從風險的總量上看,現階段中國社會面臨的各種社會風險是巨大的。在生產事故方面,據國家安全生產監督管理總局2008年公布數據顯示,2007年全國發生各類生產事故506376起,死亡101480人。[2]在社會治安狀況方面,爆炸、殺人、綁架等嚴重暴力犯罪案件總量居高不下,2009年1-10月,公安機關共立侵財犯罪案件386萬起和妨害社會管理秩序案件20.9萬起,比2008年同期增加16.1%。[3](P10)近年來群體性事件數量迅速增長,2006年全國發生各類群體事件6萬余起,2007年上升到8萬余起。信訪量日益增多,僅全國民政部門,2007年為81萬人次,2008年升至90萬人次。[3](P10)

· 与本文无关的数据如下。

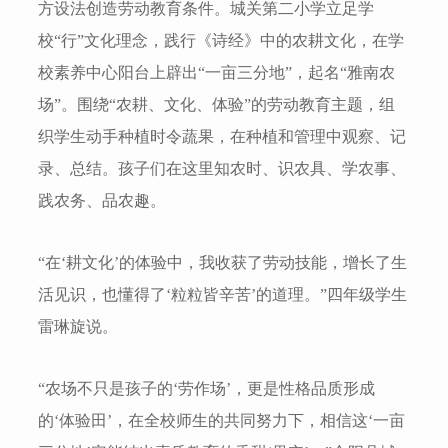
方设法创造劳动教育条件。城关第二小学立足学
校“行”文化理念，践行《诗经》中的农耕文化，在学
校素养中心阳台上辟出“一亩三分地”，起名“雅南农
场”。围绕“农耕、文化、体验”的劳动教育主题，组
织学生动手种植时令蔬果，在种植和管理中观察、记
录、总结。孩子们在这里知农时、识农具、学农事、
践农务、品农趣。
“在‘耕文化’的体验中，我收获了劳动技能，增长了生
活见识，也懂得了‘粒粒皆辛苦’的道理。”四年级学生
雷琳旋说。
“农场不只是孩子的‘劳作场’，更是性格品质形成
的‘体验田’，在全校师生的共同努力下，相信这‘一亩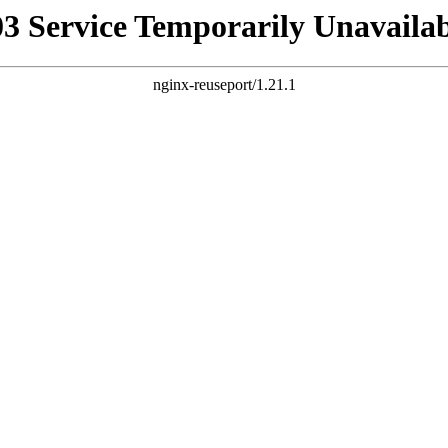
03 Service Temporarily Unavailab
nginx-reuseport/1.21.1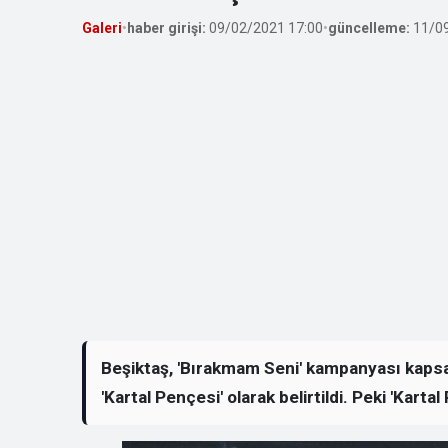
Galeri
•
haber girişi:
09/02/2021 17:00
•
güncelleme:
11/09
Beşiktaş, 'Bırakmam Seni' kampanyası kapsa
'Kartal Pençesi' olarak belirtildi. Peki 'Karta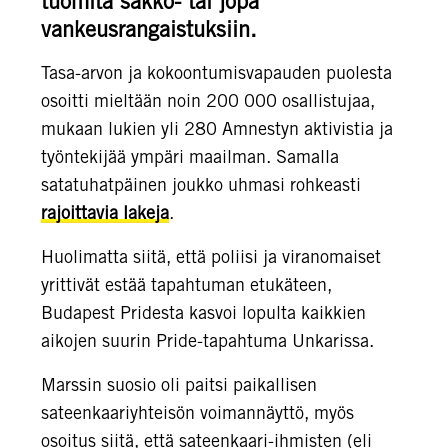
tuomita sakko- tai jopa
vankeusrangaistuksiin.
Tasa-arvon ja kokoontumisvapauden puolesta
osoitti mieltään noin 200 000 osallistujaa,
mukaan lukien yli 280 Amnestyn aktivistia ja
työntekijää ympäri maailman. Samalla
satatuhatpäinen joukko uhmasi rohkeasti
rajoittavia lakeja
.
Huolimatta siitä, että poliisi ja viranomaiset
yrittivät estää tapahtuman etukäteen,
Budapest Pridesta kasvoi lopulta kaikkien
aikojen suurin Pride-tapahtuma Unkarissa.
Marssin suosio oli paitsi paikallisen
sateenkaariyhteisön voimannäyttö, myös
osoitus siitä, että sateenkaari-ihmisten (eli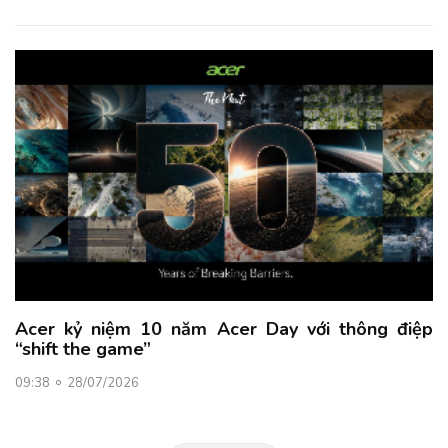
Acer kỷ niệm 10 năm Acer Day với thông điệp
“shift the game”
09:38
28/07/2026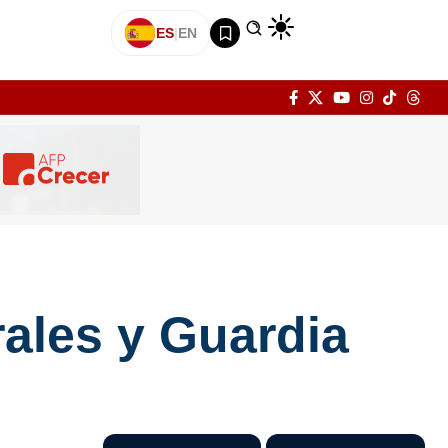
ES
|
EN
ales y Guardia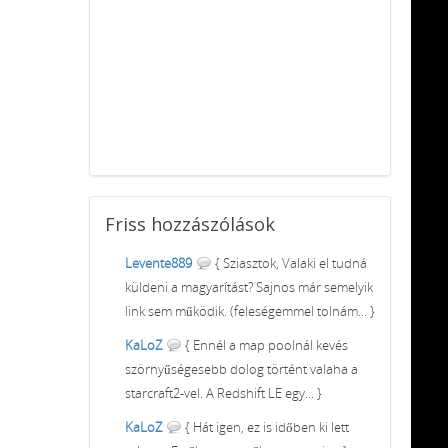
Friss
hozzászólások
Levente889
{ Sziasztok, Valaki el tudná
küldeni a magyarítást? Sajnos már semelyik
link sem működik. (feleségemmel tolnám... }
KaLoZ
{ Ennél a map poolnál kevés
szörnyűségesebb dolog történt valaha a
starcraft2-vel. A Redshift LE egy... }
KaLoZ
{ Hát igen, ez is időben ki lett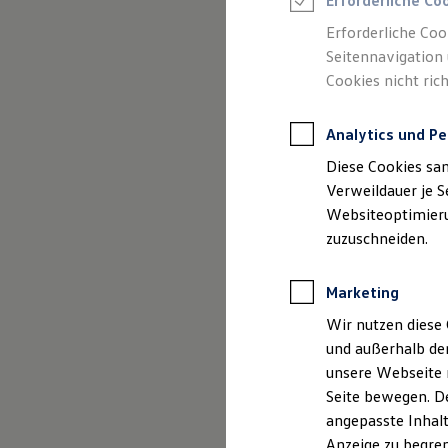
Erforderliche Co
Reifenpakete
Leasing
Erforderliche Coo
Leasing-Angebote
Seitennavigation 
Gebrauchtwagen Leasing
Cookies nicht rich
Junge Gebrauchtwagen-Leasing
(
Impressum & Rechtliches
)
Elektroauto Leasing
Kleinwagen-Leasing
Analytics und Pe
Leasing ohne Anzahlung
Finanzierung
Diese Cookies sa
Autokredit mit Schlussrate
Versicherungen und Garantien
Verweildauer je S
Kfz-Versicherung
Websiteoptimierun
Restschuldversicherungen
zuzuschneiden.
Garantien
Wartungsverträge
Geschäftskunden
Marketing
Professional Class bei Volkswagen
Großkunden
Wir nutzen diese 
Behörden
und außerhalb de
Direktkunden
Sonderfahrzeuge
unsere Webseite n
Anpfiff zum Gewinn
Seite bewegen. De
Elektromobilität
angepasste Inhalt
Elektroautos
ID. Tutorials
Anzeige zu begren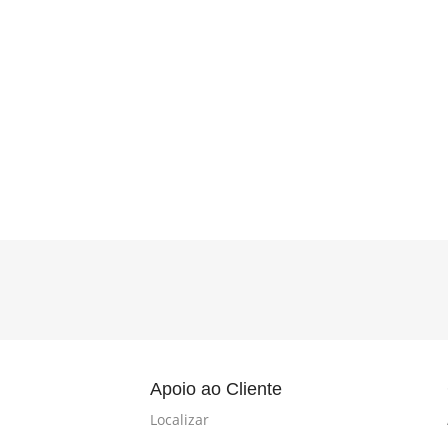
l
Apoio ao Cliente
Localizar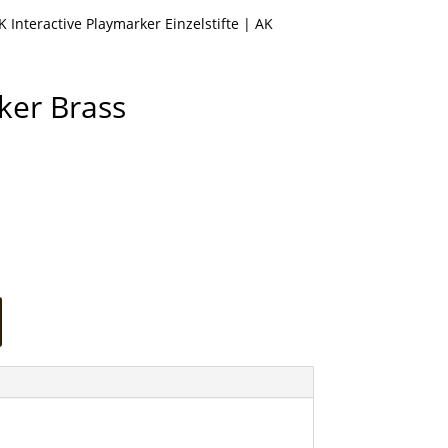
K Interactive Playmarker Einzelstifte
| AK
ker Brass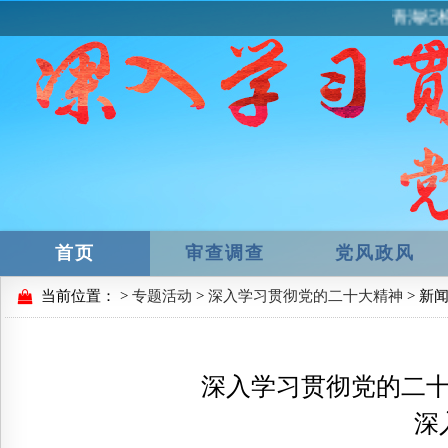
青海纪检
首页
审查调查
党风政风
当前位置：
>
专题活动
>
深入学习贯彻党的二十大精神
> 新
深入学习贯彻党的二
深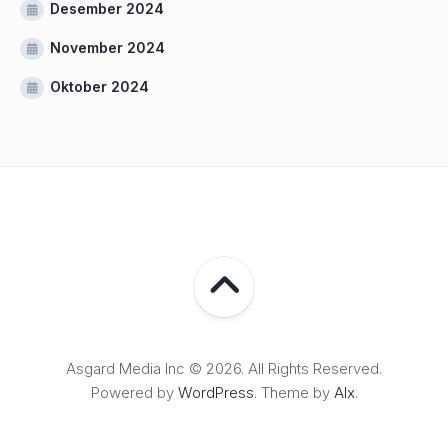
Desember 2024
November 2024
Oktober 2024
Asgard Media Inc © 2026. All Rights Reserved.
Powered by
WordPress
. Theme by
Alx
.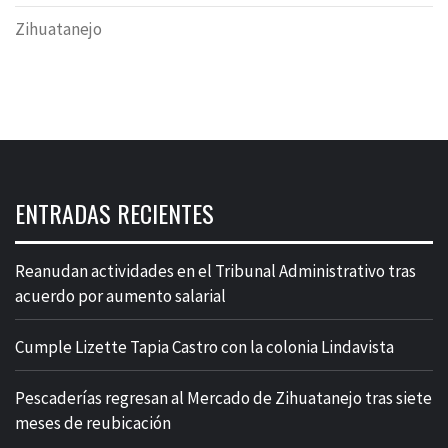
Zihuatanejo
ENTRADAS RECIENTES
Reanudan actividades en el Tribunal Administrativo tras
acuerdo por aumento salarial
Cumple Lizette Tapia Castro con la colonia Lindavista
Pescaderías regresan al Mercado de Zihuatanejo tras siete
meses de reubicación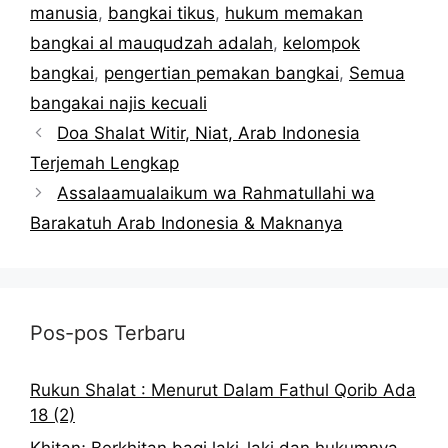
manusia
,
bangkai tikus
,
hukum memakan
bangkai al mauqudzah adalah
,
kelompok
bangkai
,
pengertian pemakan bangkai
,
Semua
bangakai najis kecuali
Doa Shalat Witir, Niat, Arab Indonesia
Terjemah Lengkap
Assalaamualaikum wa Rahmatullahi wa
Barakatuh Arab Indonesia & Maknanya
Pos-pos Terbaru
Rukun Shalat : Menurut Dalam Fathul Qorib Ada
18 (2)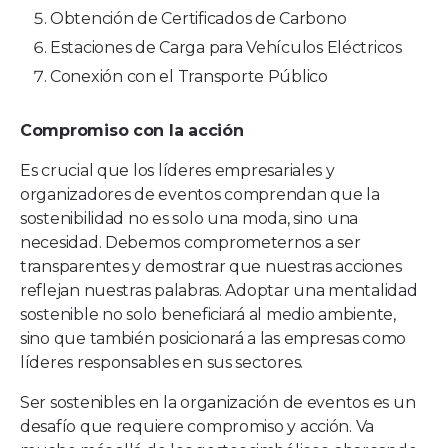
Obtención de Certificados de Carbono
Estaciones de Carga para Vehículos Eléctricos
Conexión con el Transporte Público
Compromiso con la acción
Es crucial que los líderes empresariales y
organizadores de eventos comprendan que la
sostenibilidad no es solo una moda, sino una
necesidad. Debemos comprometernos a ser
transparentes y demostrar que nuestras acciones
reflejan nuestras palabras. Adoptar una mentalidad
sostenible no solo beneficiará al medio ambiente,
sino que también posicionará a las empresas como
líderes responsables en sus sectores.
Ser sostenibles en la organización de eventos es un
desafío que requiere compromiso y acción. Va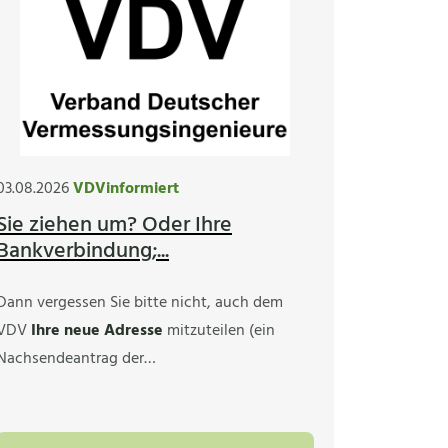
03.08.2026
VDVinformiert
Sie ziehen um? Oder Ihre
Bankverbindung;...
Dann vergessen Sie bitte nicht, auch dem
VDV
Ihre neue Adresse
mitzuteilen (ein
Nachsendeantrag der…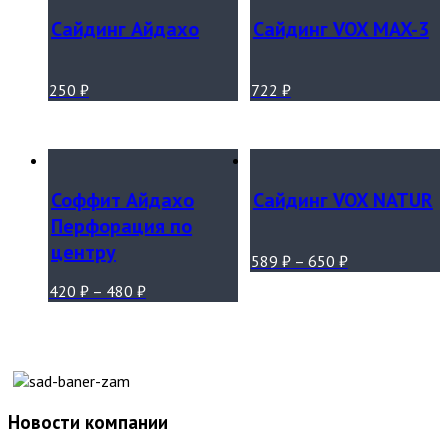
Сайдинг Айдахо
Сайдинг VOX MAX-3
250
₽
722
₽
Соффит Айдахо
Сайдинг VOX NATUR
Перфорация по
центру
589
₽
–
650
₽
420
₽
–
480
₽
Новости компании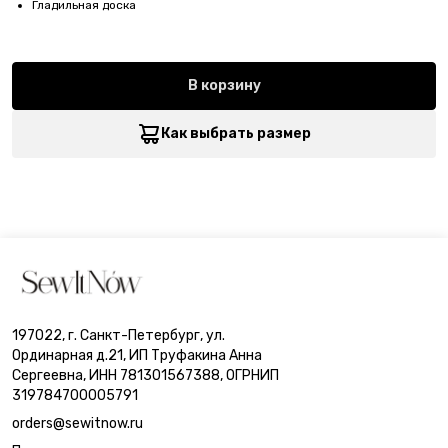
Гладильная доска
В корзину
Как выбрать размер
197022, г. Санкт-Петербург, ул.
Ординарная д.21, ИП Труфакина Анна
Сергеевна, ИНН 781301567388, ОГРНИП
319784700005791
orders@sewitnow.ru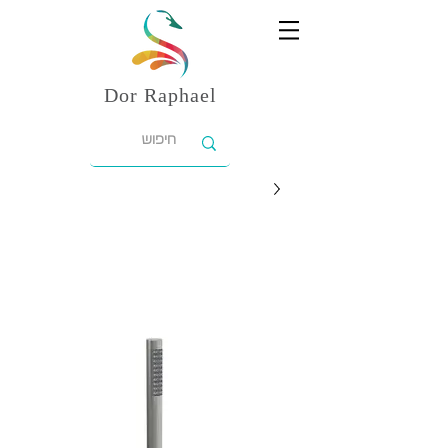
Dor
Raphael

從風險的種類上看,在現階段中國,其他國家所面臨的種種社會風險中國都存在,同時還面臨著中國社會自身所特有的社會風險。近年來,除了地震、洪水、海嘯、雪災等自然風險頻頻發生,核污染、資源枯竭、太空垃圾等科技風險也在不斷增加,它們對經濟社會造成了重大的影響;同時,人為的社會層面風險也日益增多,“如住房、教育、醫療、養老等民生問題日益突出,貧富差距、城鄉差距、區域差距持續擴大、勞資關系等社會利益群體矛盾日益顯化,土地征用、房屋拆遷、企業改制、涉法涉訴等容易引發不穩定事件的問題凸顯”[3](P192)。而且這些并存的社會風險相互交織,加重了風險的社會危害。
毫無疑問,高風險社會的來臨,對現階段中國社會提出了新的挑戰,如何認識和有效治理這些社會風險,成為擺在中國社會面前的一項重要任務。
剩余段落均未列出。